Leaving the pictures aside, return all of the data below exactly.

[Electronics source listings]
^^^^^^^^^^^^^^^^
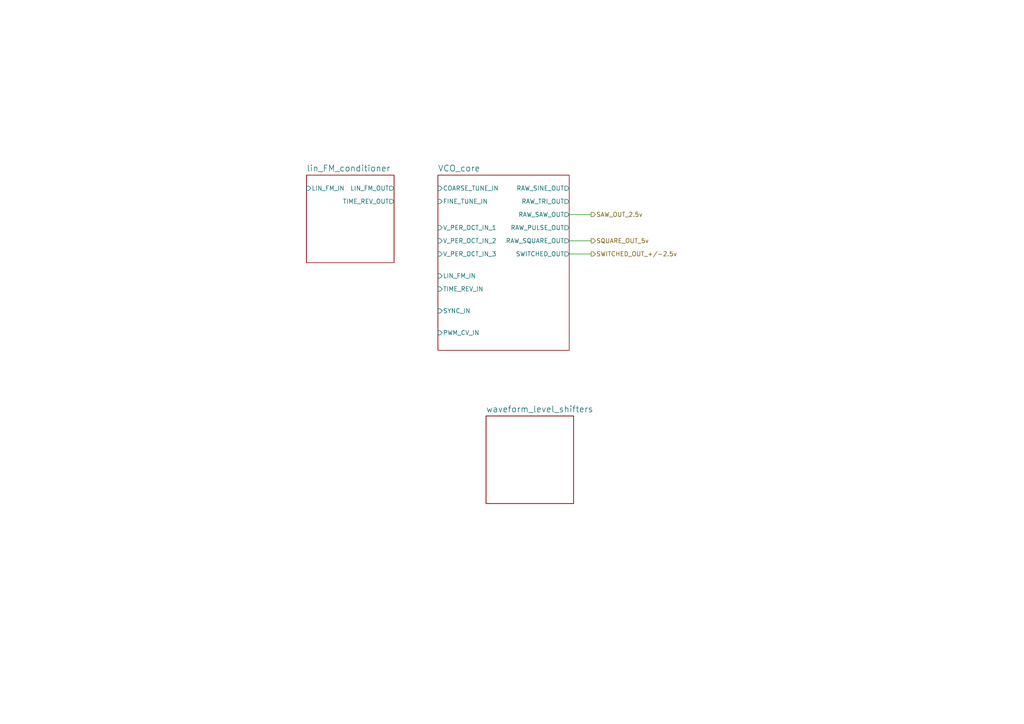
<source format=kicad_sch>
(kicad_sch (version 20211123) (generator eeschema)

  (uuid b4efcc89-91f0-4fdc-9bd5-05057e6cab88)

  (paper "A4")

  


  (wire (pts (xy 165.1 69.85) (xy 171.45 69.85))
    (stroke (width 0) (type default) (color 0 0 0 0))
    (uuid ac21f62c-42fb-4341-be90-4647ded132d7)
  )
  (wire (pts (xy 165.1 62.23) (xy 171.45 62.23))
    (stroke (width 0) (type default) (color 0 0 0 0))
    (uuid caf191d2-31a7-4634-836b-7bf5cf777ccf)
  )
  (wire (pts (xy 165.1 73.66) (xy 171.45 73.66))
    (stroke (width 0) (type default) (color 0 0 0 0))
    (uuid d2e01666-8494-45ea-b7d5-165e3ac30347)
  )

  (hierarchical_label "SAW_OUT_2.5v" (shape output) (at 171.45 62.23 0)
    (effects (font (size 1.27 1.27)) (justify left))
    (uuid 36290cdd-0596-45bd-b76e-b754bc4485df)
  )
  (hierarchical_label "SQUARE_OUT_5v" (shape output) (at 171.45 69.85 0)
    (effects (font (size 1.27 1.27)) (justify left))
    (uuid 8a0c21e8-f901-48c2-9810-3bda0609df52)
  )
  (hierarchical_label "SWITCHED_OUT_+{slash}-2.5v" (shape output) (at 171.45 73.66 0)
    (effects (font (size 1.27 1.27)) (justify left))
    (uuid c8d2d0b4-f38f-4e3f-9025-1f9f441a3309)
  )

  (sheet (at 140.97 120.65) (size 25.4 25.4) (fields_autoplaced)
    (stroke (width 0.1524) (type solid) (color 0 0 0 0))
    (fill (color 0 0 0 0.0000))
    (uuid 0031d526-c771-4798-814b-5b833e03d346)
    (property "Sheet name" "waveform_level_shifters" (id 0) (at 140.97 119.6984 0)
      (effects (font (size 1.75 1.75)) (justify left bottom))
    )
    (property "Sheet file" "waveform_level_shifters.kicad_sch" (id 1) (at 140.97 146.6346 0)
      (effects (font (size 1.27 1.27)) (justify left top) hide)
    )
  )

  (sheet (at 127 50.8) (size 38.1 50.8) (fields_autoplaced)
    (stroke (width 0.1524) (type solid) (color 0 0 0 0))
    (fill (color 0 0 0 0.0000))
    (uuid 0be72095-c462-41da-a2a1-89177b7b4c14)
    (property "Sheet name" "VCO_core" (id 0) (at 127 49.8484 0)
      (effects (font (size 1.75 1.75)) (justify left bottom))
    )
    (property "Sheet file" "VCO_core.kicad_sch" (id 1) (at 127 102.1846 0)
      (effects (font (size 1.27 1.27)) (justify left top) hide)
    )
    (pin "PWM_CV_IN" input (at 127 96.52 180)
      (effects (font (size 1.27 1.27)) (justify left))
      (uuid c0d6fe5d-41a3-4ba4-bd5f-706510cd7fe8)
    )
    (pin "COARSE_TUNE_IN" input (at 127 54.61 180)
      (effects (font (size 1.27 1.27)) (justify left))
      (uuid a8d63733-c3b6-4ff9-87a4-12a527cd7e0a)
    )
    (pin "FINE_TUNE_IN" input (at 127 58.42 180)
      (effects (font (size 1.27 1.27)) (justify left))
      (uuid 732574ff-8009-43fc-a081-3af9f391fc2a)
    )
    (pin "TIME_REV_IN" input (at 127 83.82 180)
      (effects (font (size 1.27 1.27)) (justify left))
      (uuid 654a42a5-5a97-4d5e-bc0b-701a9077b2c1)
    )
    (pin "LIN_FM_IN" input (at 127 80.01 180)
      (effects (font (size 1.27 1.27)) (justify left))
      (uuid d88b7d04-7d10-457e-a1b5-473abbb657f1)
    )
    (pin "RAW_SQUARE_OUT" output (at 165.1 69.85 0)
      (effects (font (size 1.27 1.27)) (justify right))
      (uuid 507f436c-edd9-459f-943d-f2e1e288b260)
    )
    (pin "RAW_SINE_OUT" output (at 165.1 54.61 0)
      (effects (font (size 1.27 1.27)) (justify right))
      (uuid eac50af0-0716-4c0a-97be-0dd367fe3822)
    )
    (pin "RAW_PULSE_OUT" output (at 165.1 66.04 0)
      (effects (font (size 1.27 1.27)) (justify right))
      (uuid 40ef2476-99e5-49ed-8dca-0e98e837472b)
    )
    (pin "RAW_SAW_OUT" output (at 165.1 62.23 0)
      (effects (font (size 1.27 1.27)) (justify right))
      (uuid 94c7a3f7-96a7-4900-9ff1-8d9414caf4c5)
    )
    (pin "RAW_TRI_OUT" output (at 165.1 58.42 0)
      (effects (font (size 1.27 1.27)) (justify right))
      (uuid 0316854d-b7b7-4bae-b270-b6eba0d00bf3)
    )
    (pin "V_PER_OCT_IN_2" input (at 127 69.85 180)
      (effects (font (size 1.27 1.27)) (justify left))
      (uuid f2eb1cfe-35e4-4f69-8812-1f5c16560b08)
    )
    (pin "V_PER_OCT_IN_1" input (at 127 66.04 180)
      (effects (font (size 1.27 1.27)) (justify left))
      (uuid 51f1098f-249f-4b1b-95f1-bdc4d8e610d3)
    )
    (pin "V_PER_OCT_IN_3" input (at 127 73.66 180)
      (effects (font (size 1.27 1.27)) (justify left))
      (uuid ff4fe4ff-0d57-4ac0-90ad-19c4c9839edc)
    )
    (pin "SYNC_IN" input (at 127 90.17 180)
      (effects (font (size 1.27 1.27)) (justify left))
      (uuid edf04ea0-30da-4e09-99af-c3a48d85dba7)
    )
    (pin "SWITCHED_OUT" output (at 165.1 73.66 0)
      (effects (font (size 1.27 1.27)) (justify right))
      (uuid b3666963-d3cc-469a-8242-71cfa205ac78)
    )
  )

  (sheet (at 88.9 50.8) (size 25.4 25.4) (fields_autoplaced)
    (stroke (width 0.1524) (type solid) (color 0 0 0 0))
    (fill (color 0 0 0 0.0000))
    (uuid a055d82e-b62e-4fa0-a1e9-f161905ed874)
    (property "Sheet name" "lin_FM_conditioner" (id 0) (at 88.9 49.8484 0)
      (effects (font (size 1.75 1.75)) (justify left bottom))
    )
    (property "Sheet file" "lin_FM_conditioner.kicad_sch" (id 1) (at 88.9 76.7846 0)
      (effects (font (size 1.27 1.27)) (justify left top) hide)
    )
    (pin "LIN_FM_OUT" output (at 114.3 54.61 0)
      (effects (font (size 1.27 1.27)) (justify right))
      (uuid 07318d71-ca63-49f0-a048-501db110cdb7)
    )
    (pin "TIME_REV_OUT" output (at 114.3 58.42 0)
      (effects (font (size 1.27 1.27)) (justify right))
      (uuid fbffa482-c75d-41e5-a485-0296e328cffc)
    )
    (pin "LIN_FM_IN" input (at 88.9 54.61 180)
      (effects (font (size 1.27 1.27)) (justify left))
      (uuid 74cdb6ac-ead5-4657-94c0-9a731fec0982)
    )
  )
)

</source>
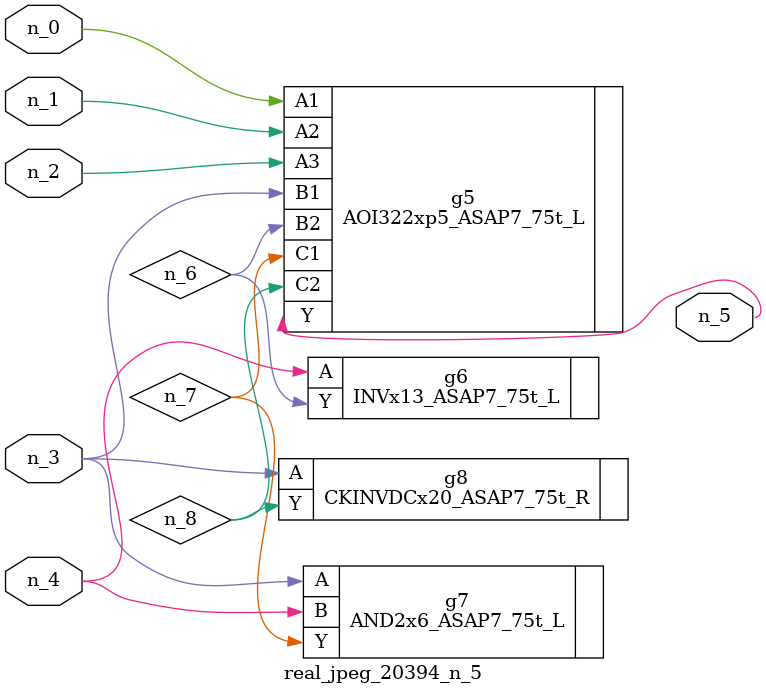
<source format=v>
module real_jpeg_20394_n_5 (n_4, n_0, n_1, n_2, n_3, n_5);

input n_4;
input n_0;
input n_1;
input n_2;
input n_3;

output n_5;

wire n_8;
wire n_6;
wire n_7;

AOI322xp5_ASAP7_75t_L g5 ( 
.A1(n_0),
.A2(n_1),
.A3(n_2),
.B1(n_3),
.B2(n_6),
.C1(n_7),
.C2(n_8),
.Y(n_5)
);

AND2x6_ASAP7_75t_L g7 ( 
.A(n_3),
.B(n_4),
.Y(n_7)
);

CKINVDCx20_ASAP7_75t_R g8 ( 
.A(n_3),
.Y(n_8)
);

INVx13_ASAP7_75t_L g6 ( 
.A(n_4),
.Y(n_6)
);


endmodule
</source>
^^^^^^^^^^^^^^^^
Written answer >>
<source format=kicad_sch>
(kicad_sch (version 20211123) (generator eeschema)

  (uuid b4efcc89-91f0-4fdc-9bd5-05057e6cab88)

  (paper "A4")

  


  (wire (pts (xy 165.1 69.85) (xy 171.45 69.85))
    (stroke (width 0) (type default) (color 0 0 0 0))
    (uuid ac21f62c-42fb-4341-be90-4647ded132d7)
  )
  (wire (pts (xy 165.1 62.23) (xy 171.45 62.23))
    (stroke (width 0) (type default) (color 0 0 0 0))
    (uuid caf191d2-31a7-4634-836b-7bf5cf777ccf)
  )
  (wire (pts (xy 165.1 73.66) (xy 171.45 73.66))
    (stroke (width 0) (type default) (color 0 0 0 0))
    (uuid d2e01666-8494-45ea-b7d5-165e3ac30347)
  )

  (hierarchical_label "SAW_OUT_2.5v" (shape output) (at 171.45 62.23 0)
    (effects (font (size 1.27 1.27)) (justify left))
    (uuid 36290cdd-0596-45bd-b76e-b754bc4485df)
  )
  (hierarchical_label "SQUARE_OUT_5v" (shape output) (at 171.45 69.85 0)
    (effects (font (size 1.27 1.27)) (justify left))
    (uuid 8a0c21e8-f901-48c2-9810-3bda0609df52)
  )
  (hierarchical_label "SWITCHED_OUT_+{slash}-2.5v" (shape output) (at 171.45 73.66 0)
    (effects (font (size 1.27 1.27)) (justify left))
    (uuid c8d2d0b4-f38f-4e3f-9025-1f9f441a3309)
  )

  (sheet (at 140.97 120.65) (size 25.4 25.4) (fields_autoplaced)
    (stroke (width 0.1524) (type solid) (color 0 0 0 0))
    (fill (color 0 0 0 0.0000))
    (uuid 0031d526-c771-4798-814b-5b833e03d346)
    (property "Sheet name" "waveform_level_shifters" (id 0) (at 140.97 119.6984 0)
      (effects (font (size 1.75 1.75)) (justify left bottom))
    )
    (property "Sheet file" "waveform_level_shifters.kicad_sch" (id 1) (at 140.97 146.6346 0)
      (effects (font (size 1.27 1.27)) (justify left top) hide)
    )
  )

  (sheet (at 127 50.8) (size 38.1 50.8) (fields_autoplaced)
    (stroke (width 0.1524) (type solid) (color 0 0 0 0))
    (fill (color 0 0 0 0.0000))
    (uuid 0be72095-c462-41da-a2a1-89177b7b4c14)
    (property "Sheet name" "VCO_core" (id 0) (at 127 49.8484 0)
      (effects (font (size 1.75 1.75)) (justify left bottom))
    )
    (property "Sheet file" "VCO_core.kicad_sch" (id 1) (at 127 102.1846 0)
      (effects (font (size 1.27 1.27)) (justify left top) hide)
    )
    (pin "PWM_CV_IN" input (at 127 96.52 180)
      (effects (font (size 1.27 1.27)) (justify left))
      (uuid c0d6fe5d-41a3-4ba4-bd5f-706510cd7fe8)
    )
    (pin "COARSE_TUNE_IN" input (at 127 54.61 180)
      (effects (font (size 1.27 1.27)) (justify left))
      (uuid a8d63733-c3b6-4ff9-87a4-12a527cd7e0a)
    )
    (pin "FINE_TUNE_IN" input (at 127 58.42 180)
      (effects (font (size 1.27 1.27)) (justify left))
      (uuid 732574ff-8009-43fc-a081-3af9f391fc2a)
    )
    (pin "TIME_REV_IN" input (at 127 83.82 180)
      (effects (font (size 1.27 1.27)) (justify left))
      (uuid 654a42a5-5a97-4d5e-bc0b-701a9077b2c1)
    )
    (pin "LIN_FM_IN" input (at 127 80.01 180)
      (effects (font (size 1.27 1.27)) (justify left))
      (uuid d88b7d04-7d10-457e-a1b5-473abbb657f1)
    )
    (pin "RAW_SQUARE_OUT" output (at 165.1 69.85 0)
      (effects (font (size 1.27 1.27)) (justify right))
      (uuid 507f436c-edd9-459f-943d-f2e1e288b260)
    )
    (pin "RAW_SINE_OUT" output (at 165.1 54.61 0)
      (effects (font (size 1.27 1.27)) (justify right))
      (uuid eac50af0-0716-4c0a-97be-0dd367fe3822)
    )
    (pin "RAW_PULSE_OUT" output (at 165.1 66.04 0)
      (effects (font (size 1.27 1.27)) (justify right))
      (uuid 40ef2476-99e5-49ed-8dca-0e98e837472b)
    )
    (pin "RAW_SAW_OUT" output (at 165.1 62.23 0)
      (effects (font (size 1.27 1.27)) (justify right))
      (uuid 94c7a3f7-96a7-4900-9ff1-8d9414caf4c5)
    )
    (pin "RAW_TRI_OUT" output (at 165.1 58.42 0)
      (effects (font (size 1.27 1.27)) (justify right))
      (uuid 0316854d-b7b7-4bae-b270-b6eba0d00bf3)
    )
    (pin "V_PER_OCT_IN_2" input (at 127 69.85 180)
      (effects (font (size 1.27 1.27)) (justify left))
      (uuid f2eb1cfe-35e4-4f69-8812-1f5c16560b08)
    )
    (pin "V_PER_OCT_IN_1" input (at 127 66.04 180)
      (effects (font (size 1.27 1.27)) (justify left))
      (uuid 51f1098f-249f-4b1b-95f1-bdc4d8e610d3)
    )
    (pin "V_PER_OCT_IN_3" input (at 127 73.66 180)
      (effects (font (size 1.27 1.27)) (justify left))
      (uuid ff4fe4ff-0d57-4ac0-90ad-19c4c9839edc)
    )
    (pin "SYNC_IN" input (at 127 90.17 180)
      (effects (font (size 1.27 1.27)) (justify left))
      (uuid edf04ea0-30da-4e09-99af-c3a48d85dba7)
    )
    (pin "SWITCHED_OUT" output (at 165.1 73.66 0)
      (effects (font (size 1.27 1.27)) (justify right))
      (uuid b3666963-d3cc-469a-8242-71cfa205ac78)
    )
  )

  (sheet (at 88.9 50.8) (size 25.4 25.4) (fields_autoplaced)
    (stroke (width 0.1524) (type solid) (color 0 0 0 0))
    (fill (color 0 0 0 0.0000))
    (uuid a055d82e-b62e-4fa0-a1e9-f161905ed874)
    (property "Sheet name" "lin_FM_conditioner" (id 0) (at 88.9 49.8484 0)
      (effects (font (size 1.75 1.75)) (justify left bottom))
    )
    (property "Sheet file" "lin_FM_conditioner.kicad_sch" (id 1) (at 88.9 76.7846 0)
      (effects (font (size 1.27 1.27)) (justify left top) hide)
    )
    (pin "LIN_FM_OUT" output (at 114.3 54.61 0)
      (effects (font (size 1.27 1.27)) (justify right))
      (uuid 07318d71-ca63-49f0-a048-501db110cdb7)
    )
    (pin "TIME_REV_OUT" output (at 114.3 58.42 0)
      (effects (font (size 1.27 1.27)) (justify right))
      (uuid fbffa482-c75d-41e5-a485-0296e328cffc)
    )
    (pin "LIN_FM_IN" input (at 88.9 54.61 180)
      (effects (font (size 1.27 1.27)) (justify left))
      (uuid 74cdb6ac-ead5-4657-94c0-9a731fec0982)
    )
  )
)

</source>
<source format=v>
module real_jpeg_20394_n_5 (n_4, n_0, n_1, n_2, n_3, n_5);

input n_4;
input n_0;
input n_1;
input n_2;
input n_3;

output n_5;

wire n_8;
wire n_6;
wire n_7;

AOI322xp5_ASAP7_75t_L g5 ( 
.A1(n_0),
.A2(n_1),
.A3(n_2),
.B1(n_3),
.B2(n_6),
.C1(n_7),
.C2(n_8),
.Y(n_5)
);

AND2x6_ASAP7_75t_L g7 ( 
.A(n_3),
.B(n_4),
.Y(n_7)
);

CKINVDCx20_ASAP7_75t_R g8 ( 
.A(n_3),
.Y(n_8)
);

INVx13_ASAP7_75t_L g6 ( 
.A(n_4),
.Y(n_6)
);


endmodule
</source>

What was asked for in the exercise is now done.